Çocukken düşerdik , dizlerimiz kan revan içinde kalırdı, canımız yansa da umursamazdık.Yaranın kabuğu kurur, bize de kabuğu kalırdı. Bazen sırf o kabuk olsun diye bilerek koşardık tam gaz,düşenlerimiz bile vardı.Düşelim ayağımız kanasın,daha sonra,tatlı tatlı bu kabuğu soyalım,

düşlerimiz olurdu

Ne zevkti ama.İnceden bir sızı,sonra biraz da kan bulaşırdı.O kabugu soymayı, düşmeyi, düsüp düsüp yeniden kalkmayı mı özledik acaba?

Kış mevsiminde çok kar yağardı.

Elektrikler 3 gün gelmezdi, okullar günlerce kapalı olurdu.

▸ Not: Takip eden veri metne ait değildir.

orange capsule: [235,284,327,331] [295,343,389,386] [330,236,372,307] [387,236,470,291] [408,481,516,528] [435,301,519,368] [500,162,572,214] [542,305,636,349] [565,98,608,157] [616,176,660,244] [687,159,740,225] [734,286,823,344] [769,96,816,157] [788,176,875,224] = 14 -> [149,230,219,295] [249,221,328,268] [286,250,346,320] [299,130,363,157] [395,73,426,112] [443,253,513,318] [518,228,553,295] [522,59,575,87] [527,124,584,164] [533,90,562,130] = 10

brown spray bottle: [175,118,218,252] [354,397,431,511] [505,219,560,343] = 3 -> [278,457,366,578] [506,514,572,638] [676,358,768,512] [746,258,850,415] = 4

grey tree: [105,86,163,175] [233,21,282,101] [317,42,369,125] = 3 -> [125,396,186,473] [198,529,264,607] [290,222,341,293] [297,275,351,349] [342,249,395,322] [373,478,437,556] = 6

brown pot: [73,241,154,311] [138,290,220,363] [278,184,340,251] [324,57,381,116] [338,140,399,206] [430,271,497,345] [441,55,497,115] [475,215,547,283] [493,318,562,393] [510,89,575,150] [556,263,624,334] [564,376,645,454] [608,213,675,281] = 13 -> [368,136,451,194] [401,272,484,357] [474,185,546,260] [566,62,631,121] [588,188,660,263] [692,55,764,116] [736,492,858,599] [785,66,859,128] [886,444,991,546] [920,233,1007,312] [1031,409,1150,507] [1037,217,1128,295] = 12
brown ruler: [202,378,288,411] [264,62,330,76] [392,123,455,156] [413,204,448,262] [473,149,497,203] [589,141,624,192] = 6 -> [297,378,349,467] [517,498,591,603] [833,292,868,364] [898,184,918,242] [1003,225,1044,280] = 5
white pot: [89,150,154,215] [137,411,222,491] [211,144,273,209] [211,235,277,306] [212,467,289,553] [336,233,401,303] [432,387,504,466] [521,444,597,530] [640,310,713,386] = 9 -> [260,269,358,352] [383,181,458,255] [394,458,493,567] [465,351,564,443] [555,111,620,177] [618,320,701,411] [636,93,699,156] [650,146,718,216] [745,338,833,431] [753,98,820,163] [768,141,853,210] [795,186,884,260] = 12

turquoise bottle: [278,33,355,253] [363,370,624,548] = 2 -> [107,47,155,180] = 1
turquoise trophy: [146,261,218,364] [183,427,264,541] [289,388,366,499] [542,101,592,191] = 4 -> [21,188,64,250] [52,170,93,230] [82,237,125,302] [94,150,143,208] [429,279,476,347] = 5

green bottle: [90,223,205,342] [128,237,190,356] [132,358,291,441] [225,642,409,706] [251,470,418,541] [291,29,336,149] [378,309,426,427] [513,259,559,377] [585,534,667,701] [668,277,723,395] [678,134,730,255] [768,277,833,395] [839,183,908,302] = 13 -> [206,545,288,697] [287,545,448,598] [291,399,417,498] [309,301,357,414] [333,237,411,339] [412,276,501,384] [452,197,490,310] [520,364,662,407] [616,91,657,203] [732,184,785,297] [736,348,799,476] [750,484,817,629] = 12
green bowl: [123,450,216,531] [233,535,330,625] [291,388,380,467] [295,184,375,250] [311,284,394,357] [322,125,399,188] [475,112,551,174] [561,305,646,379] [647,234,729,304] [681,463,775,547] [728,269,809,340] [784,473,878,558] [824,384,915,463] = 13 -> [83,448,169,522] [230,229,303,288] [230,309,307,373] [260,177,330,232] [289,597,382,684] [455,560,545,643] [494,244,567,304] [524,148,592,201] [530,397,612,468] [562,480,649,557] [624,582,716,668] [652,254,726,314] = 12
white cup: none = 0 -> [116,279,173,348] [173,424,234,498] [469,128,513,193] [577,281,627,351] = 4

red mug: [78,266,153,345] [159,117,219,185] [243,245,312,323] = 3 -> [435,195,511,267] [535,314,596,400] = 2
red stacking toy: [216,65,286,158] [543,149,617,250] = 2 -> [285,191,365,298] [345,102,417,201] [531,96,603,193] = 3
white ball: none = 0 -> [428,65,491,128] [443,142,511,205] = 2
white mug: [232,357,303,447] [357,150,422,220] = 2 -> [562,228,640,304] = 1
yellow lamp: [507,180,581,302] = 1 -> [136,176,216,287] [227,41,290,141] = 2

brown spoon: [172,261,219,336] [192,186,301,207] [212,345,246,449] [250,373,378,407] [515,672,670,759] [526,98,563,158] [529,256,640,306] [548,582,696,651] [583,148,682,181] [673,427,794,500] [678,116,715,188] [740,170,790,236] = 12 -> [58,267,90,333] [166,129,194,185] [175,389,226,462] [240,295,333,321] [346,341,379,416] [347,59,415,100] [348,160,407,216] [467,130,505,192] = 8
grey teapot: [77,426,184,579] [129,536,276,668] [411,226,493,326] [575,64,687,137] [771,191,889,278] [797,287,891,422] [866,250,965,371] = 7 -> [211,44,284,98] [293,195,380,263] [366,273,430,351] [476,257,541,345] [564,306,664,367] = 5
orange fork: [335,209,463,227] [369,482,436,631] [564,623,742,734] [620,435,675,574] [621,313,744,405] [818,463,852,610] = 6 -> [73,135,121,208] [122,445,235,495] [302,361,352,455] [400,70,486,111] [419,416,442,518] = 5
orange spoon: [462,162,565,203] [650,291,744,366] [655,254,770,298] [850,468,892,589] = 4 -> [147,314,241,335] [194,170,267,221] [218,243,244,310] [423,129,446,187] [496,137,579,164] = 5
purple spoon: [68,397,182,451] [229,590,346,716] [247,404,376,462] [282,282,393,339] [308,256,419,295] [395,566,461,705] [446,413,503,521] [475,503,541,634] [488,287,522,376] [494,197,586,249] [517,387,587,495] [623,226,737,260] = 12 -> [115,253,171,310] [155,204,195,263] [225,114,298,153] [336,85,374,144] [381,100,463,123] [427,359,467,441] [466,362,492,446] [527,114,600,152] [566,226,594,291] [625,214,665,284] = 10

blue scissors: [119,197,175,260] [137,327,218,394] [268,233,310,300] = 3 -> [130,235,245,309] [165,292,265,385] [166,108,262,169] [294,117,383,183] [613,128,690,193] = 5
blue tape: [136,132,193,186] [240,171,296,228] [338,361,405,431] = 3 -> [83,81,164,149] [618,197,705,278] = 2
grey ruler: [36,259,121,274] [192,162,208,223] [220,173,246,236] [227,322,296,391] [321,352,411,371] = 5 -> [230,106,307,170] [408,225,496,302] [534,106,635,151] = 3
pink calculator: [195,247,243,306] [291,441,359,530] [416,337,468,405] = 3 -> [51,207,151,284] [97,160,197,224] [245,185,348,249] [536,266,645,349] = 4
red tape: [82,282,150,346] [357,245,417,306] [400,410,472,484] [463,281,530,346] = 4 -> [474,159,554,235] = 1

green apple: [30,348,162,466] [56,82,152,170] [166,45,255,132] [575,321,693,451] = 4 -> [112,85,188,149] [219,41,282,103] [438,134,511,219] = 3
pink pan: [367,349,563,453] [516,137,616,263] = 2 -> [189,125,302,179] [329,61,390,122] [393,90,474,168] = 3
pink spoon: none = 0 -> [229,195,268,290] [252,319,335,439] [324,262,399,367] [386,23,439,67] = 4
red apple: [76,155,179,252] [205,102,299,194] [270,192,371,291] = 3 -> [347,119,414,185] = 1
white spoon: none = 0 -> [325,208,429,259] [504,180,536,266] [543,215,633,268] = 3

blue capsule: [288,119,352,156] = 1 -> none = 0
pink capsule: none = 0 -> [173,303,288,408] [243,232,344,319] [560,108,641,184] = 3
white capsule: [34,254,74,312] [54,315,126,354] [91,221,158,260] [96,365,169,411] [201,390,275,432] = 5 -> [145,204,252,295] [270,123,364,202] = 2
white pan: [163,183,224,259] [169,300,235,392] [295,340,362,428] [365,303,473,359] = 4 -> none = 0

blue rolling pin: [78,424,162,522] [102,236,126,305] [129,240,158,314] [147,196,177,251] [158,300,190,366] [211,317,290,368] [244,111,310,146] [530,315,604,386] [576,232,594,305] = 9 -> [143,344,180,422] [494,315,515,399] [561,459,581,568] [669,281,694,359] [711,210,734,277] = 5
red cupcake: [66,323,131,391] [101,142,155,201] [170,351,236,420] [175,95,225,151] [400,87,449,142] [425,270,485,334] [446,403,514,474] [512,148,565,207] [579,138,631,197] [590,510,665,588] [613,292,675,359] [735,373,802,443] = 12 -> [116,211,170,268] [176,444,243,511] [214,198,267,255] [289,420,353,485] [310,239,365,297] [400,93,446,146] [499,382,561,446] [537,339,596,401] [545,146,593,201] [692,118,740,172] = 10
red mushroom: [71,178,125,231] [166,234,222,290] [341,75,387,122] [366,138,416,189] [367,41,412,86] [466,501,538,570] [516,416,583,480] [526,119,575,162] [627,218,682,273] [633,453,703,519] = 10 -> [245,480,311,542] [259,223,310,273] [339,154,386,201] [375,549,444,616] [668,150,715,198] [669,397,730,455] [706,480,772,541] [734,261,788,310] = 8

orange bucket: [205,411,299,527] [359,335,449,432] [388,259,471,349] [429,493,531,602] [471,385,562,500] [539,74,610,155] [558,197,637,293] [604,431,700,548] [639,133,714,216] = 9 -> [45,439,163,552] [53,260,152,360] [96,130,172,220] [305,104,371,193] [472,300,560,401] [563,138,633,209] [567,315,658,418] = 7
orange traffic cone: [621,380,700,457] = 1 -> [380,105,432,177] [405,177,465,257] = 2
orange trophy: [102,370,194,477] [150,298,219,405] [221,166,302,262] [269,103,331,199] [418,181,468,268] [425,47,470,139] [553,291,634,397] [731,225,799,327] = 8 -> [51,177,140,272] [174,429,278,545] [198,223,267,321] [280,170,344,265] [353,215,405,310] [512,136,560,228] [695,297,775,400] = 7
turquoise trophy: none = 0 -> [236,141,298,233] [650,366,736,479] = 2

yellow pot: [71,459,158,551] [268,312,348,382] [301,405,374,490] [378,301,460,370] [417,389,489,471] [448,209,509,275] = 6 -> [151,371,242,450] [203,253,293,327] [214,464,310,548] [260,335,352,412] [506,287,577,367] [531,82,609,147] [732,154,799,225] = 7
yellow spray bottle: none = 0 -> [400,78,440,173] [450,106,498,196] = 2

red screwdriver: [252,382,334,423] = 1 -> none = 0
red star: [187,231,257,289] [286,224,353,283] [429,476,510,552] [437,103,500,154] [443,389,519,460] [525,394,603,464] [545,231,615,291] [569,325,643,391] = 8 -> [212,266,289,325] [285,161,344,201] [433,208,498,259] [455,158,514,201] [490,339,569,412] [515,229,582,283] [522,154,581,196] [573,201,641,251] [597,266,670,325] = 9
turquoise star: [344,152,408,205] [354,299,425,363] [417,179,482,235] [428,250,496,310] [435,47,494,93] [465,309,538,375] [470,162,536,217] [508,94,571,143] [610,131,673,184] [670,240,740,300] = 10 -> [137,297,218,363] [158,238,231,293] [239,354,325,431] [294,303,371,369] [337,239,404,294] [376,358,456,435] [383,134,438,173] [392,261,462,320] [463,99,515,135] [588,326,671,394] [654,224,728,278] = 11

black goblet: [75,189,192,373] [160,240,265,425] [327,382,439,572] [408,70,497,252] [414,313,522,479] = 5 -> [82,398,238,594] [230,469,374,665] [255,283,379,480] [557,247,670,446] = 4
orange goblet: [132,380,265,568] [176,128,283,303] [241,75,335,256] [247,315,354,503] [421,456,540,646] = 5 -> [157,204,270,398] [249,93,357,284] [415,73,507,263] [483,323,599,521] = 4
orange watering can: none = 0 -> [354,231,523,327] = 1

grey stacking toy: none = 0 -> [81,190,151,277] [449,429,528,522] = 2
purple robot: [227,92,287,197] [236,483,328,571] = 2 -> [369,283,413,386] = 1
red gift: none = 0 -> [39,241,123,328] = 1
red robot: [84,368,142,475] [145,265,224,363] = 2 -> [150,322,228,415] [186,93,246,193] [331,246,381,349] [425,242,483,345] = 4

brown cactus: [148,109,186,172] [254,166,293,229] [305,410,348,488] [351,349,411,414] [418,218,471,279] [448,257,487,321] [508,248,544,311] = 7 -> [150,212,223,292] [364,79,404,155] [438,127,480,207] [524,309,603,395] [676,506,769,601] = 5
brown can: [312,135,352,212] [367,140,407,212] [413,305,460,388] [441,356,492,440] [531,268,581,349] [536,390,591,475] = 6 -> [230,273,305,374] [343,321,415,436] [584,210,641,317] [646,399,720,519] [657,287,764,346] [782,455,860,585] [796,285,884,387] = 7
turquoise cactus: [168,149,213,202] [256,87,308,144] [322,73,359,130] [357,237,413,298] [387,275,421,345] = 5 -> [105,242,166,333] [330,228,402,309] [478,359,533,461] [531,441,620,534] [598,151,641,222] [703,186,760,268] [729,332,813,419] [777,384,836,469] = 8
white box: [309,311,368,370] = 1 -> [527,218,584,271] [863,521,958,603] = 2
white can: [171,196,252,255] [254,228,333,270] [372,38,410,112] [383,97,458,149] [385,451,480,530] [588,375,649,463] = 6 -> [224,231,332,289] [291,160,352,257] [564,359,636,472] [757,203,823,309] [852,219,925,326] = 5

Mahallende kim var kim yok, yolu kayak pisti yapardık.

Metrelerce kayardık, yuvarlanırdık.

Çok ıslanınca eve giderdik, sobada közlenmiş patates yerdik, bu günler özlenmez mi? Televizyonların evlerimize girdiği günlerde, Hani Ahmet Kaya’lar,

İnek şaban’lar, Barış abi,, Cem Karaca,Safiye Ayla, Müzeyyen Senar,o ekranda bizlere bakardı canlı gözleriyle,

Komşular aç mısın? diye sormadan dayanırdı kapıya elindeki kaselerle, Lisedeki yavuklu ile mektupların vardı, yastık altında istiflenen,

Toprak sahalarda futbolu keşfettiğimiz günler,

Mahallenin bakkalından aldığımız balonlar, maytaplar,şekerler vardı.

Sahi ya.

Nereye gitti bu kocaman hayatlar,yaşam biçimleri?Şimdi ne o kışlar, ne o karlar ne masumiyet kaldı

Yan Yana oturduğumuz insanların ve komşuların gözüne bakmadan günlerimizi harcayıp, oh ne güvenli bir yaşam diye kendimizi uyutuyoruz .

Çocuklarımız adına ne büyük kayıp.

Nasıl bir fakirlik bu.

“Fakirdik ama mutluyduk” derken sade bir yaşam,özgürce,art niyetsiz,herkesin birbirini saydığı sevdiği günleri unuttuğumuz için geçmiş günlere özlemlerimiz artıyor. Çünkü geçmişte olan herşeyin bir değeri, kadri kıymeti vardı. Şimdi olan herşey sahte…. aşk, evlilik, arkadaşlık, dostluk , kardeşlik, akraba ilişkileri…

En büyük kayıp,endişe ve korkumuz ise, çocuklarımızın gelecekte robotlaşan bir yaşam içinde olmaları,ağaca,çiçeğe,meyveye,böceğe dokunamamsı olacak.